9

Для бедной Тани все были жребии равны — это в шутку повторялось не раз, но на самом деле Таня презирала фаталистов и с молчаливого согласия мужа приняла на себя роль рулевого в их молодой семье.

Квартиру им пообещали, однако неопределенно, в зависимости от ожидаемых ассигнований и сроков строительства, — ждать можно было и год, и два, и десять лет, а в старом заводском доме хоть сейчас. От этой квартиры, запущенной, малогабаритной, спланированной по устаревшим образцам, стоявшие впереди них на очереди отказались, и надо было решать: или хоть сейчас, или черт знает когда.

Всякие житейские проблемы он решал, будто рожал, — в муках, а Таня была ему полная противоположность. «Чем мучиться, глянь список очередности, — сказала она, — и прикинь с карандашом в руке». С карандашом? Неужто это арифметика? Да хоть и алгебра!
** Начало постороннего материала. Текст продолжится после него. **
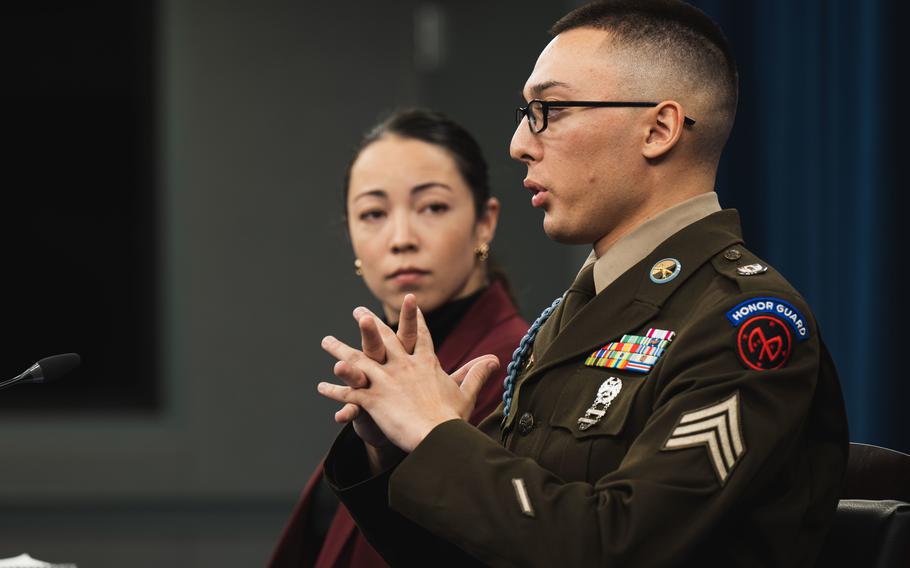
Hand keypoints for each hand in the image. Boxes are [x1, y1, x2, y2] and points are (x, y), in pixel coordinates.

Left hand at [318, 294, 499, 451]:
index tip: (409, 301)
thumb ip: (477, 374)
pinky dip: (334, 390)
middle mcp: (403, 366)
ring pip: (358, 360)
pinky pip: (348, 393)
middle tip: (358, 310)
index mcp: (425, 364)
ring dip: (340, 350)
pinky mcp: (373, 399)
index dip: (414, 318)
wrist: (439, 436)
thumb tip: (495, 359)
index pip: (419, 336)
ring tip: (326, 341)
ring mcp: (386, 381)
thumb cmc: (454, 418)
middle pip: (383, 339)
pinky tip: (321, 388)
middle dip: (369, 324)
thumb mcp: (466, 393)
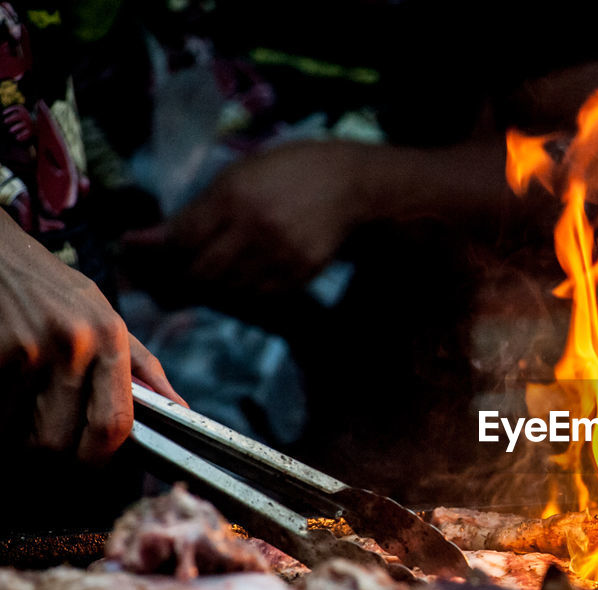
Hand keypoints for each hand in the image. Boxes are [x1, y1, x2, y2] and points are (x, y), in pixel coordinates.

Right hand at [1, 214, 182, 460]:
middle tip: (45, 448)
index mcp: (108, 339)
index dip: (99, 459)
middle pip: (59, 442)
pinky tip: (2, 397)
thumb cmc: (53, 287)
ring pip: (16, 435)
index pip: (113, 424)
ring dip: (14, 438)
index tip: (89, 463)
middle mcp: (71, 345)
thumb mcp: (105, 314)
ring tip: (19, 414)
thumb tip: (180, 409)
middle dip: (50, 457)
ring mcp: (25, 350)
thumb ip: (141, 366)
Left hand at [127, 140, 373, 296]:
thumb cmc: (288, 171)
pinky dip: (239, 293)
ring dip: (205, 288)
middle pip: (200, 272)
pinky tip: (234, 278)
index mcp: (234, 197)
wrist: (350, 185)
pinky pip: (257, 296)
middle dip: (175, 277)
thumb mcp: (239, 175)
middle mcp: (255, 230)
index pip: (180, 239)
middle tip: (161, 275)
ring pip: (226, 290)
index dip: (151, 250)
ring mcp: (280, 256)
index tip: (132, 249)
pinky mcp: (300, 274)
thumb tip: (149, 238)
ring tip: (196, 276)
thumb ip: (198, 209)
Пока он собирался, она подсчитала, сколько семей на очереди, и сколько первоочередников, и какая площадь кому требуется, и какую реально планируют. На эти подсчеты у нее ушло полчаса, и в полчаса она решила брать квартиру в старом доме. Он бешено запротестовал.

Как говорится, поживем — увидим, и пожили — увидели. Тот новый, ожидаемый дом замер на нулевом цикле, а к старому подвели теплоцентраль, и распрекрасно можно было жить.
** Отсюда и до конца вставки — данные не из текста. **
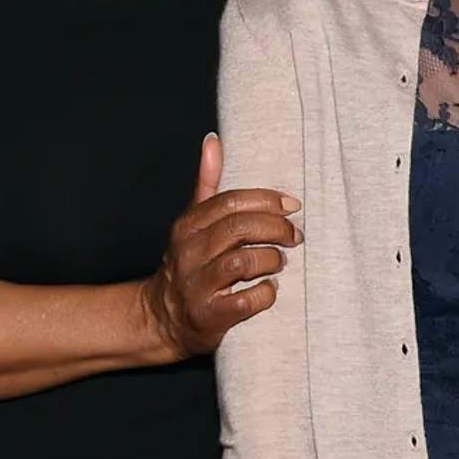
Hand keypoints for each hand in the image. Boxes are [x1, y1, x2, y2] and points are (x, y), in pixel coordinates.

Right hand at [141, 135, 300, 359]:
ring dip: (270, 259)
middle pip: (238, 228)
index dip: (266, 201)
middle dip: (275, 228)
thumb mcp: (192, 221)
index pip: (230, 202)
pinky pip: (244, 301)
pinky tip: (269, 288)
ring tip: (279, 261)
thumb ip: (206, 183)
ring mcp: (197, 285)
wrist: (163, 317)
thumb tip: (213, 140)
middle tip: (295, 235)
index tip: (292, 206)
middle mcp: (189, 253)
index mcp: (188, 225)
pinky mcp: (209, 315)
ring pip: (240, 262)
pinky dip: (264, 293)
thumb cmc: (189, 265)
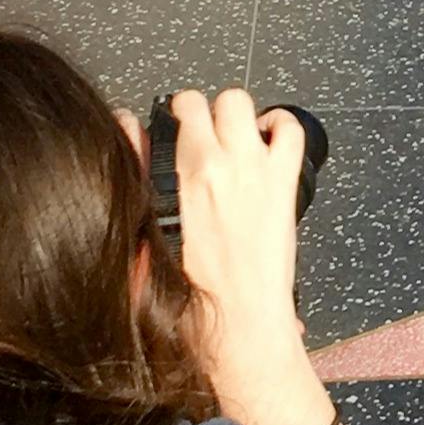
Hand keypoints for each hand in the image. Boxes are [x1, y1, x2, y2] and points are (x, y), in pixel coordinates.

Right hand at [163, 89, 333, 424]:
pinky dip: (280, 126)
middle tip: (207, 133)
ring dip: (240, 116)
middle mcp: (227, 164)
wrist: (242, 325)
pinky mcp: (285, 185)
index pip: (183, 109)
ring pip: (248, 106)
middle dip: (210, 110)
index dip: (178, 109)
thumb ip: (138, 189)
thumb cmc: (196, 296)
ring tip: (235, 138)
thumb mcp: (148, 244)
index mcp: (192, 177)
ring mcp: (261, 170)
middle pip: (219, 100)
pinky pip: (291, 132)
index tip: (177, 121)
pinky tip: (268, 141)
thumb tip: (132, 147)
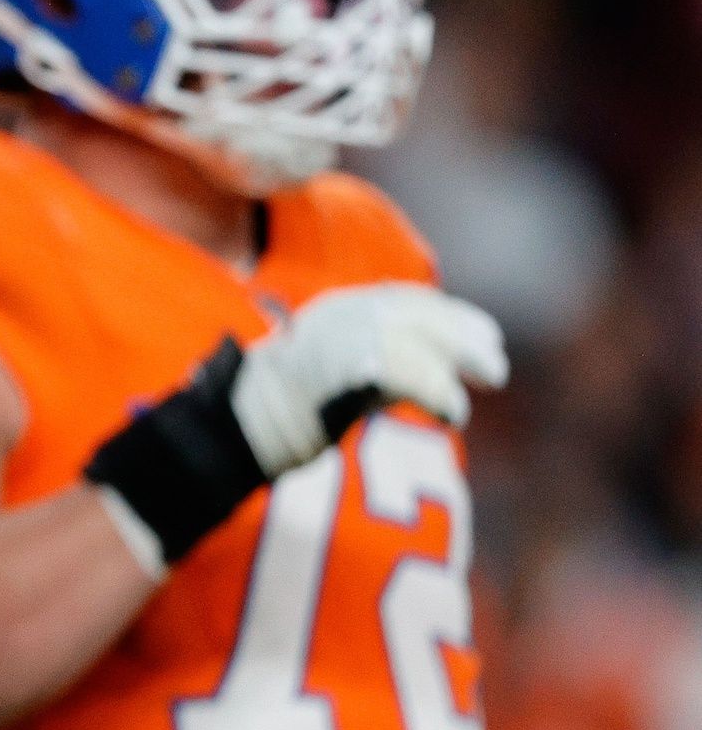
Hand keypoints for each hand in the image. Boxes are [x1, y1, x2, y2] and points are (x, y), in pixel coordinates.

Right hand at [231, 283, 507, 475]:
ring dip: (457, 367)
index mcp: (335, 309)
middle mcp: (345, 313)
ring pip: (423, 344)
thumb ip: (363, 364)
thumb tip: (408, 377)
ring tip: (473, 394)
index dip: (450, 317)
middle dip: (465, 337)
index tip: (483, 333)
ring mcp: (349, 337)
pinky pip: (418, 377)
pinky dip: (442, 396)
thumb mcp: (320, 373)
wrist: (233, 428)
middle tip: (495, 369)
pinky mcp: (357, 367)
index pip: (406, 301)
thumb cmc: (269, 415)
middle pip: (422, 316)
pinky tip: (452, 415)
Еще случалось так не дважды или трижды: он мучился, обдумывая какой-нибудь житейский шаг, а Таня все решала мигом, без всяких колебаний, и так оказывалось лучше, как она решала, и вовсе скверно было, если бы он настоял на своем.

Отсюда следовало сделать вывод — он сделал: в житейском, спорном доверяться Тане и понапрасну не травить себя сомнениями, предпринимая что-либо, наперед не сулящее удачи.
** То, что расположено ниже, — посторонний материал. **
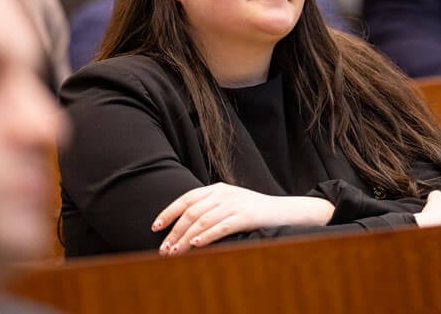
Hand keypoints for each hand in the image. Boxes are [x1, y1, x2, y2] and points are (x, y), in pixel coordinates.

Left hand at [152, 183, 334, 254]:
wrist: (285, 211)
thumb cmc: (254, 211)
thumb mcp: (230, 203)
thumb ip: (209, 208)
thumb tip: (183, 227)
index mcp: (218, 188)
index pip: (187, 198)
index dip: (169, 212)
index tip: (156, 227)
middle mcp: (224, 193)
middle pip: (191, 212)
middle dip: (174, 232)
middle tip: (164, 249)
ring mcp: (235, 204)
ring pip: (202, 221)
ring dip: (185, 238)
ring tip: (175, 253)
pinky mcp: (246, 216)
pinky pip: (221, 227)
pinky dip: (206, 236)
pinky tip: (195, 245)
Его вступление в новую должность на комбинате тоже не сулило ничего радужного, но, против ожидания, Таня благословила этот рискованный шаг. Быть может, он слишком уж расписал ей преимущества новой должности и особенно возможность спокойной домашней работы без заводской нервотрепки. Это действительно было заманчиво — условие, которое он не выпрашивал у Муравьевой, а она сама так установила, и это же, самое заманчивое для Тани, склонило ее в пользу новой должности.

Он сразу не сказал ей, кто такая Муравьева, не отважился, пообещал себе, что скажет позже, но позже говорить было еще труднее, и эта трудность, предстоящая ему и вроде бы непреодолимая, изводила его.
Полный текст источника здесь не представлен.